• **What to produce**
Please write out every line of the entries below, character for character, with nothing left out or changed.

┌─ Records for this task

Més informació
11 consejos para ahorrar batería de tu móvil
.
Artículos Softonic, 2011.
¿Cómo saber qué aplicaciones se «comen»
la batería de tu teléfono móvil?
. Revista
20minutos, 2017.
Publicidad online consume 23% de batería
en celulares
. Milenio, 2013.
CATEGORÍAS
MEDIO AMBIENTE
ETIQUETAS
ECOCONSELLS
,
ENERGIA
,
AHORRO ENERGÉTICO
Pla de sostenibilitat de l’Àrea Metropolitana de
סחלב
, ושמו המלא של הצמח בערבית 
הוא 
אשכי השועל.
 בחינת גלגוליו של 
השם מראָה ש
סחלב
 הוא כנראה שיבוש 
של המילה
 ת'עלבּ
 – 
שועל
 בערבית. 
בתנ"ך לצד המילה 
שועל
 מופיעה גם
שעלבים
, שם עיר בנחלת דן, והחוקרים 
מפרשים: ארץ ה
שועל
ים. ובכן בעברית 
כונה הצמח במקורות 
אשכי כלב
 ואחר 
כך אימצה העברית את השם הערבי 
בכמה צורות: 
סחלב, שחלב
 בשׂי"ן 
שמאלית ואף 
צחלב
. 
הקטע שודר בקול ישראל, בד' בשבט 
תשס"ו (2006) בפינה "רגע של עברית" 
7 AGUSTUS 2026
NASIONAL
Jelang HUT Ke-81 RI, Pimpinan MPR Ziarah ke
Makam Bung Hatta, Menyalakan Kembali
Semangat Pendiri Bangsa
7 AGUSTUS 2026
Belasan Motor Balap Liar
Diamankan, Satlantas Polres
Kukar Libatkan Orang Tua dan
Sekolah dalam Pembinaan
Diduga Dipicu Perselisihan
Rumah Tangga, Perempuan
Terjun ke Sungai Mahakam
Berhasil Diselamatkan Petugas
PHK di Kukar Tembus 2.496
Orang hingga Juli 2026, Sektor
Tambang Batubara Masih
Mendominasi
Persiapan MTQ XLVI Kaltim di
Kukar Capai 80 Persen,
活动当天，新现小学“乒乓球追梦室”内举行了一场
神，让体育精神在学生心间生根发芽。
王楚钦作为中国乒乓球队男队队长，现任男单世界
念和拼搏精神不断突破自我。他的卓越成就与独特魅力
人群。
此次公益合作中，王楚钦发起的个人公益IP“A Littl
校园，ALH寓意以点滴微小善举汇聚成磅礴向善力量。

└─

• **Exercise solution**
Més informació
11 consejos para ahorrar batería de tu móvil
.
Artículos Softonic, 2011.
¿Cómo saber qué aplicaciones se «comen»
la batería de tu teléfono móvil?
. Revista
20minutos, 2017.
Publicidad online consume 23% de batería
en celulares
. Milenio, 2013.
CATEGORÍAS
MEDIO AMBIENTE
ETIQUETAS
ECOCONSELLS
,
ENERGIA
,
AHORRO ENERGÉTICO
Pla de sostenibilitat de l’Àrea Metropolitana de
סחלב
, ושמו המלא של הצמח בערבית 
הוא 
אשכי השועל.
 בחינת גלגוליו של 
השם מראָה ש
סחלב
 הוא כנראה שיבוש 
של המילה
 ת'עלבּ
 – 
שועל
 בערבית. 
בתנ"ך לצד המילה 
שועל
 מופיעה גם
שעלבים
, שם עיר בנחלת דן, והחוקרים 
מפרשים: ארץ ה
שועל
ים. ובכן בעברית 
כונה הצמח במקורות 
אשכי כלב
 ואחר 
כך אימצה העברית את השם הערבי 
בכמה צורות: 
סחלב, שחלב
 בשׂי"ן 
שמאלית ואף 
צחלב
. 
הקטע שודר בקול ישראל, בד' בשבט 
תשס"ו (2006) בפינה "רגע של עברית" 
7 AGUSTUS 2026
NASIONAL
Jelang HUT Ke-81 RI, Pimpinan MPR Ziarah ke
Makam Bung Hatta, Menyalakan Kembali
Semangat Pendiri Bangsa
7 AGUSTUS 2026
Belasan Motor Balap Liar
Diamankan, Satlantas Polres
Kukar Libatkan Orang Tua dan
Sekolah dalam Pembinaan
Diduga Dipicu Perselisihan
Rumah Tangga, Perempuan
Terjun ke Sungai Mahakam
Berhasil Diselamatkan Petugas
PHK di Kukar Tembus 2.496
Orang hingga Juli 2026, Sektor
Tambang Batubara Masih
Mendominasi
Persiapan MTQ XLVI Kaltim di
Kukar Capai 80 Persen,
活动当天，新现小学“乒乓球追梦室”内举行了一场
神，让体育精神在学生心间生根发芽。
王楚钦作为中国乒乓球队男队队长，现任男单世界
念和拼搏精神不断突破自我。他的卓越成就与独特魅力
人群。
此次公益合作中，王楚钦发起的个人公益IP“A Littl
校园，ALH寓意以点滴微小善举汇聚成磅礴向善力量。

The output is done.